Por eso creo que, si queremos que la transformación económica que diseñamos sea también social, debemos incorporar a la narrativa comunitaria y de los estados miembros una hermana trilliza de las transiciones gemelas verde y digital, la de una nueva organización social de los cuidados. Entendiendo por cuidados —y me autocito en mi libro La Economía de los Cuidados— «una dimensión de la vida humana que es también económica en la medida en la que comporta uso de recursos escasos, materiales, inmateriales, de energía y tiempo, con costes directos e indirectos evidentes y la realización de un auténtico trabajo que satisface las necesidades humanas básicas».
Las ideas de interdependencia y autonomía tan arraigadas en nuestros sistemas de valores tienen que ser descartadas definitivamente. La COVID-19 ha puesto de manifiesto algo que muchas ya sabíamos: que la humanidad es profundamente interdependiente y, por tanto, es fundamental arbitrar los mecanismos para que esta interdependencia y el cuidado que le va parejo no se den con explotación y sin derechos. Por este motivo son necesarios un Pacto de Cuidados y situar al mismo nivel que las transiciones verde y digital una transición hacia una nueva organización social de los cuidados.
Añadir esta tercera transición al esquema es imprescindible, como también lo es asegurarnos de que exista una absoluta coordinación entre las políticas sociales y económicas. Los gobiernos deben definir áreas estratégicas de inversión aprovechando la expansión monetaria, pero estas han de estar alineadas con las necesidades sociales de la población y con la lucha contra las desigualdades. Estas transformaciones requieren que el estado tenga un papel más activo en la economía y que los servicios públicos, también los vinculados con el cuidado, sean vistos como inversiones y no como cargas.

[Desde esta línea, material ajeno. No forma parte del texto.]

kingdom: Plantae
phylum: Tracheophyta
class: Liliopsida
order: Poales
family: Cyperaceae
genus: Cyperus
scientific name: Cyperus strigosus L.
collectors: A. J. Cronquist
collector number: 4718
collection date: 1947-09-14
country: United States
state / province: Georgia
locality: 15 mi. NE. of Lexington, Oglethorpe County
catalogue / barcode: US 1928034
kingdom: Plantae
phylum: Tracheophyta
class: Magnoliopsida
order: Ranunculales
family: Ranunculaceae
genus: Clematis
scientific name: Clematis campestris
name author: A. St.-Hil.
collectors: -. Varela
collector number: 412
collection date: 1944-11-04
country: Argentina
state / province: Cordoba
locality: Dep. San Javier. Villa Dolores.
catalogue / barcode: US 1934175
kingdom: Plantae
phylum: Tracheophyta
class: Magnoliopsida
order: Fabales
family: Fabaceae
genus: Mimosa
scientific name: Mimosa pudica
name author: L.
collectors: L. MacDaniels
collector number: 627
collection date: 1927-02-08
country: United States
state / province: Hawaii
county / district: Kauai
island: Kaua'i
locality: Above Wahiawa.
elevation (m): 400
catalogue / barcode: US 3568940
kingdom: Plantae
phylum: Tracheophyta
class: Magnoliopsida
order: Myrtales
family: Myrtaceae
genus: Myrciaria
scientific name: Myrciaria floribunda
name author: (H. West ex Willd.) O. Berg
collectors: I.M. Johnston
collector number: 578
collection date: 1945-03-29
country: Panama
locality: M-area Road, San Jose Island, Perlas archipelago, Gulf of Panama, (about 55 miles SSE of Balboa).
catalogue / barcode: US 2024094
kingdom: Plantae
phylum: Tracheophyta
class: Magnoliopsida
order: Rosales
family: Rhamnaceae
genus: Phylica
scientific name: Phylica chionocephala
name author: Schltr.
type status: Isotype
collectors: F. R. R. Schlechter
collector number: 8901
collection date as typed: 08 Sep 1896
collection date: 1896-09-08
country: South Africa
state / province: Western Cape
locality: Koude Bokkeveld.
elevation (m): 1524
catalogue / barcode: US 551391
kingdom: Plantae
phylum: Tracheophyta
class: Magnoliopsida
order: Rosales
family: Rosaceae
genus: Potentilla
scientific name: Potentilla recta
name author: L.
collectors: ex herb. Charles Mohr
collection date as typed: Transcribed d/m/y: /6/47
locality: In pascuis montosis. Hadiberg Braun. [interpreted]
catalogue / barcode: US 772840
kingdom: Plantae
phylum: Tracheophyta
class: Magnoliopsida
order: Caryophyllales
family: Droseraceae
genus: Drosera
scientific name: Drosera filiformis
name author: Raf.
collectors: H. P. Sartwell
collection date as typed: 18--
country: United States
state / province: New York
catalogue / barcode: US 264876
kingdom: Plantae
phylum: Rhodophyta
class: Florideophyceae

Que eso sea o no posible dependerá como siempre de la correlación de fuerzas que haya en nuestras sociedades. Esta semana debatiremos y votaremos en el Parlamento Europeo un informe denominado «On a strong social Europe for Just Transitions» que contiene tres partes. Una primera parte focalizada en la implementación del Pilar Social Europeo y la adopción de un Pacto de Desarrollo sostenible y de un Pacto de Progreso Social. Una segunda parte relativa a los instrumentos financieros para acometer una transición justa como el Fondo Social Europeo, la Garantía Juvenil, la Garantía Infantil, el instrumento SURE para financiar los ERTE y el Fondo de Transición Justa. Y una tercera parte que establece el corazón de la futura agenda social europea que debe discutirse en la cumbre de Oporto el año próximo y que girará en torno al establecimiento de objetivos relativos al trabajo decente, sostenible e inclusivo; la justicia social y la igualdad de oportunidades; sistemas de bienestar social robustos; y una movilidad justa. El resultado de esa votación anticipará cuán social exigirá Bruselas que sean los planes de recuperación de los estados miembros y si realmente acabaremos añadiendo la tercera transición hacia otra organización social del cuidado que nuestras sociedades y nuestras economías necesitan con urgencia.